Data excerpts
- - -
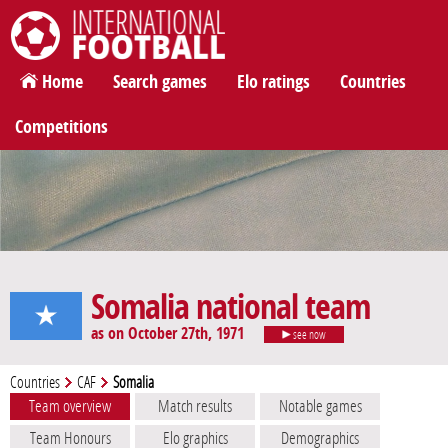
International Football
Home
Search games
Elo ratings
Countries
Competitions
Somalia national team
as on October 27th, 1971
see now
Countries
CAF
Somalia
Team overview
Match results
Notable games
Team Honours
Elo graphics
Demographics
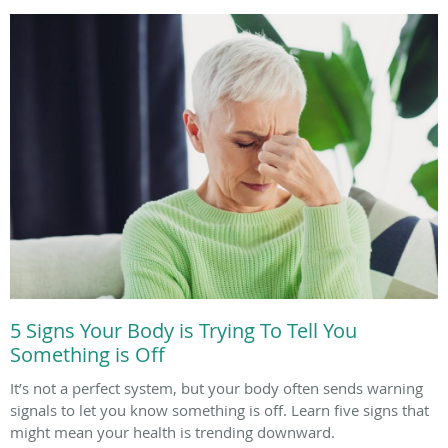
5 Signs Your Body is Trying To Tell You
Something is Off
It’s not a perfect system, but your body often sends warning
signals to let you know something is off. Learn five signs that
might mean your health is trending downward.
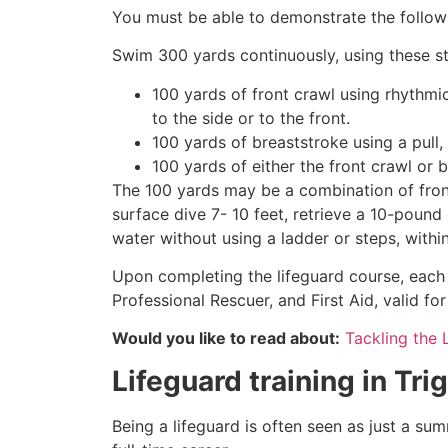
You must be able to demonstrate the followin
Swim 300 yards continuously, using these st
100 yards of front crawl using rhythmi
to the side or to the front.
100 yards of breaststroke using a pull,
100 yards of either the front crawl or 
The 100 yards may be a combination of front
surface dive 7- 10 feet, retrieve a 10-pound 
water without using a ladder or steps, withi
Upon completing the lifeguard course, each 
Professional Rescuer, and First Aid, valid fo
Would you like to read about:
Tackling the 
Lifeguard training in
Tri
Being a lifeguard is often seen as just a su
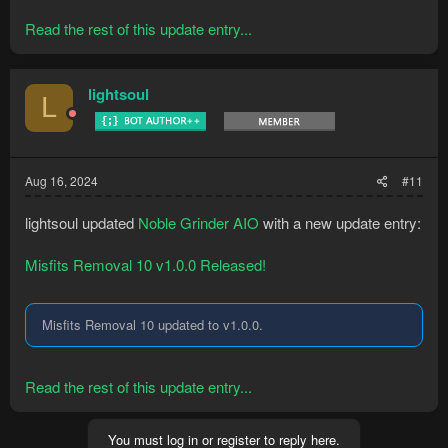
Read the rest of this update entry...
lightsoul
L
Aug 16, 2024
#11
lightsoul updated
Noble Grinder AIO
with a new update entry:
Misfits Removal 10 v1.0.0 Released!
Misfits Removal 10 updated to v1.0.0.
Read the rest of this update entry...
You must log in or register to reply here.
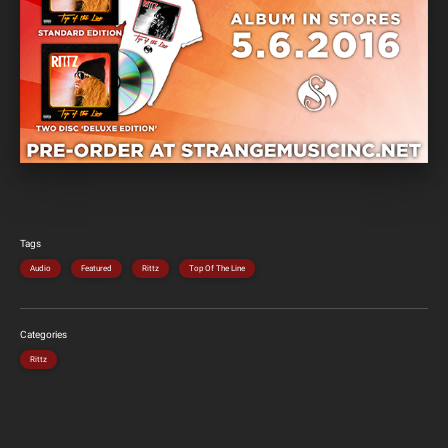
Tags
Audio
Featured
Rittz
Top Of The Line
Categories
Rittz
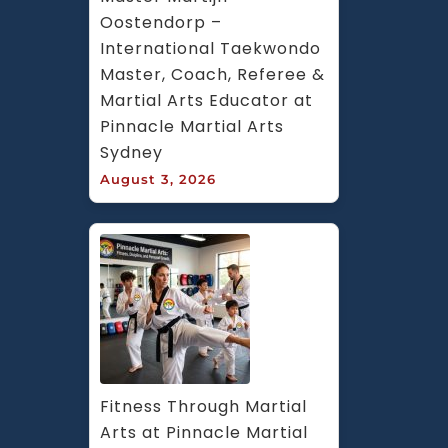
Oostendorp – 
International Taekwondo 
Master, Coach, Referee & 
Martial Arts Educator at 
Pinnacle Martial Arts 
Sydney
August 3, 2026
Fitness Through Martial 
Arts at Pinnacle Martial 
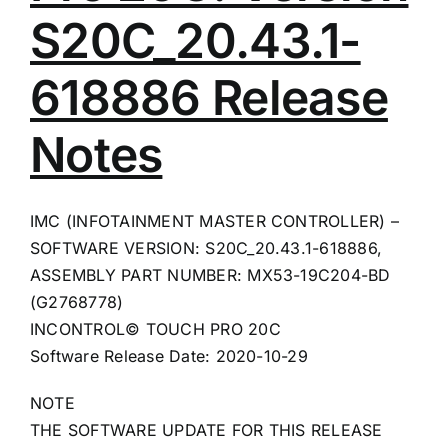
S20C_20.43.1-
618886 Release
Notes
IMC (INFOTAINMENT MASTER CONTROLLER) –
SOFTWARE VERSION: S20C_20.43.1-618886,
ASSEMBLY PART NUMBER: MX53-19C204-BD
(G2768778)
INCONTROL© TOUCH PRO 20C
Software Release Date: 2020-10-29
NOTE
THE SOFTWARE UPDATE FOR THIS RELEASE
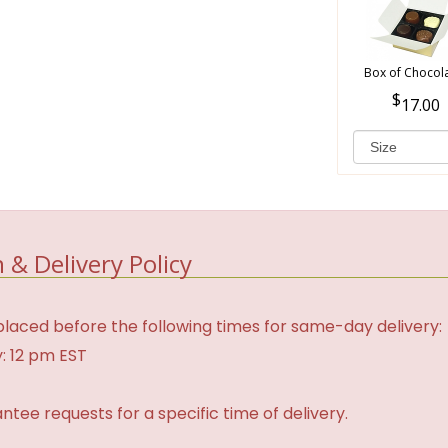
Box of Chocol
17.00
 & Delivery Policy
laced before the following times for same-day delivery:
: 12 pm EST
tee requests for a specific time of delivery.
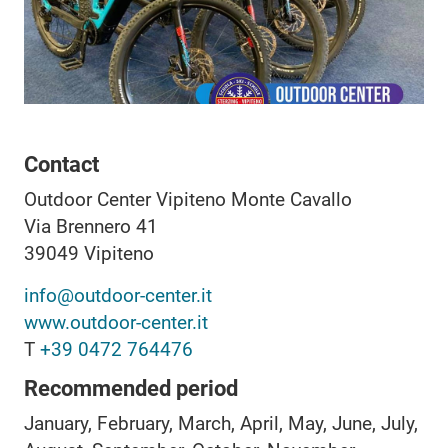
Contact
Outdoor Center Vipiteno Monte Cavallo
Via Brennero 41
39049
Vipiteno
info@outdoor-center.it
www.outdoor-center.it
T
+39 0472 764476
Recommended period
January, February, March, April, May, June, July,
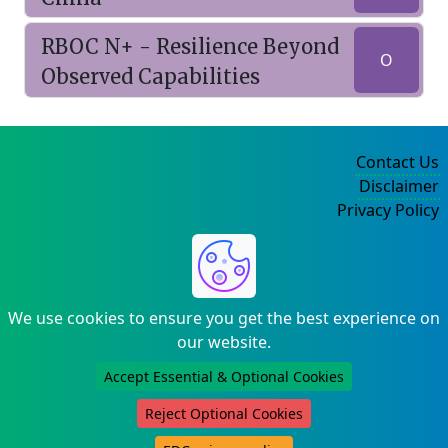
RBOC N+ - Resilience Beyond
O
Observed Capabilities
Contact Us
Disclaimer
Privacy Policy
©2004-2025
We use cookies to ensure you get the best experience on
our website.
Accept Essential & Optional Cookies
Reject Optional Cookies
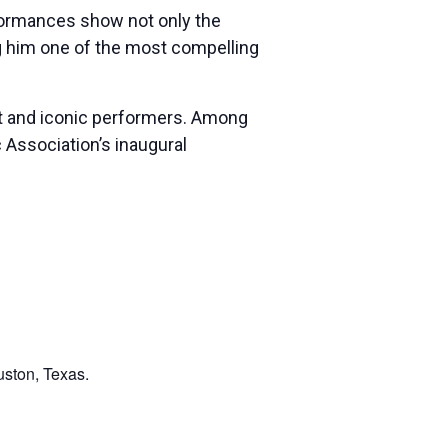
erformances show not only the
ing him one of the most compelling
ant and iconic performers. Among
Association’s inaugural
uston, Texas.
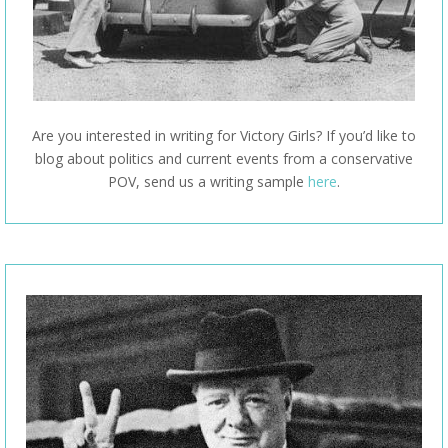
Are you interested in writing for Victory Girls? If you’d like to
blog about politics and current events from a conservative
POV, send us a writing sample
here
.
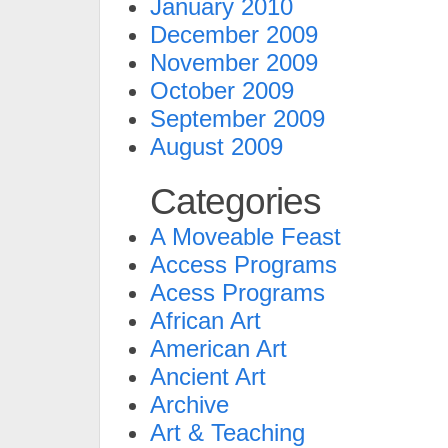
January 2010
December 2009
November 2009
October 2009
September 2009
August 2009
Categories
A Moveable Feast
Access Programs
Acess Programs
African Art
American Art
Ancient Art
Archive
Art & Teaching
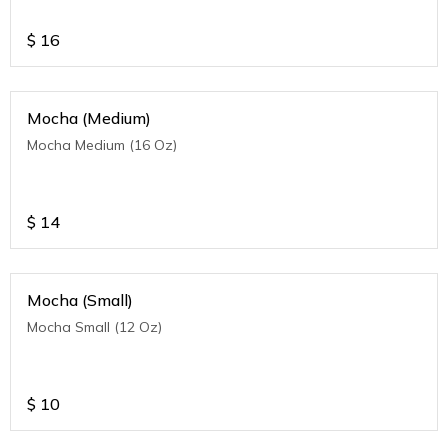
$
16
Mocha (Medium)
Mocha Medium (16 Oz)
$
14
Mocha (Small)
Mocha Small (12 Oz)
$
10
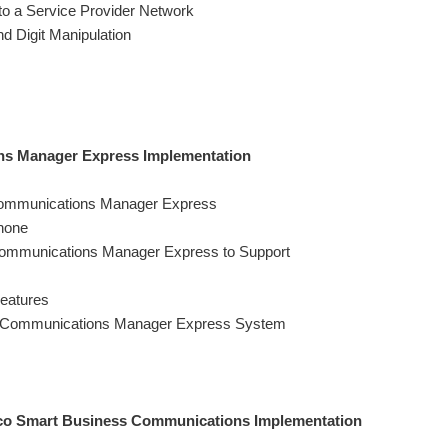
o a Service Provider Network
d Digit Manipulation
ns Manager Express Implementation
 Communications Manager Express
hone
 Communications Manager Express to Support
eatures
ed Communications Manager Express System
sco Smart Business Communications Implementation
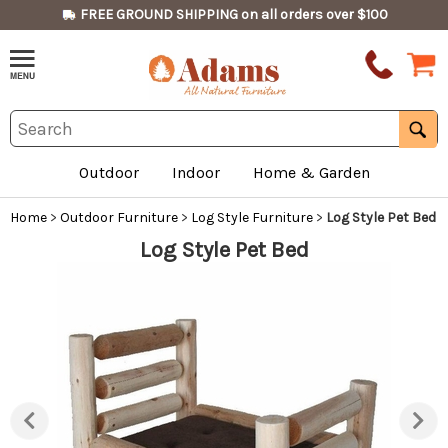
FREE GROUND SHIPPING on all orders over $100
Outdoor
Indoor
Home & Garden
Home
>
Outdoor Furniture
>
Log Style Furniture
>
Log Style Pet Bed
Log Style Pet Bed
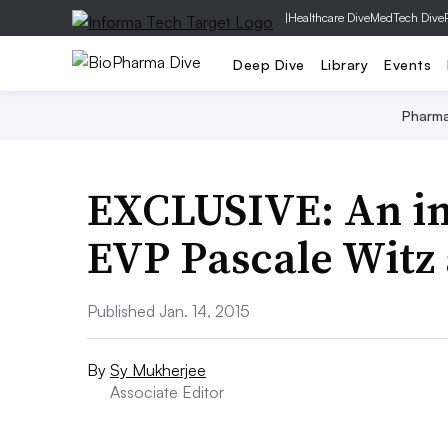
|
Healthcare Dive
MedTech Dive
Deep Dive
Library
Events
Pharm
EXCLUSIVE: An in
EVP Pascale Witz
Published Jan. 14, 2015
By
Sy Mukherjee
Associate Editor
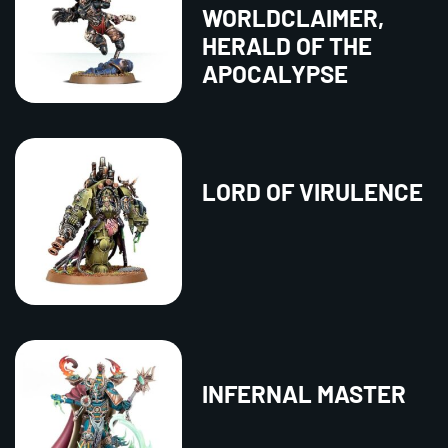
WORLDCLAIMER,
HERALD OF THE
APOCALYPSE
LORD OF VIRULENCE
INFERNAL MASTER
- - -
[Task description]: Update the records from the line containing "FREE GROUND SHIPPING on all orders over $100" through the end of the records, replacing "Pet Bed" with "Dog Bed" wherever it occurs and keeping everything else the same. Leave the pictures out of your answer.

[Exercise result]:
FREE GROUND SHIPPING on all orders over $100
Outdoor
Indoor
Home & Garden
Home
>
Outdoor Furniture
>
Log Style Furniture
>
Log Style Dog Bed
Log Style Dog Bed
|
Healthcare Dive
MedTech Dive
Deep Dive
Library
Events
Pharm
EXCLUSIVE: An in
EVP Pascale Witz
Published Jan. 14, 2015
By
Sy Mukherjee
Associate Editor
WORLDCLAIMER,
HERALD OF THE
APOCALYPSE
LORD OF VIRULENCE
INFERNAL MASTER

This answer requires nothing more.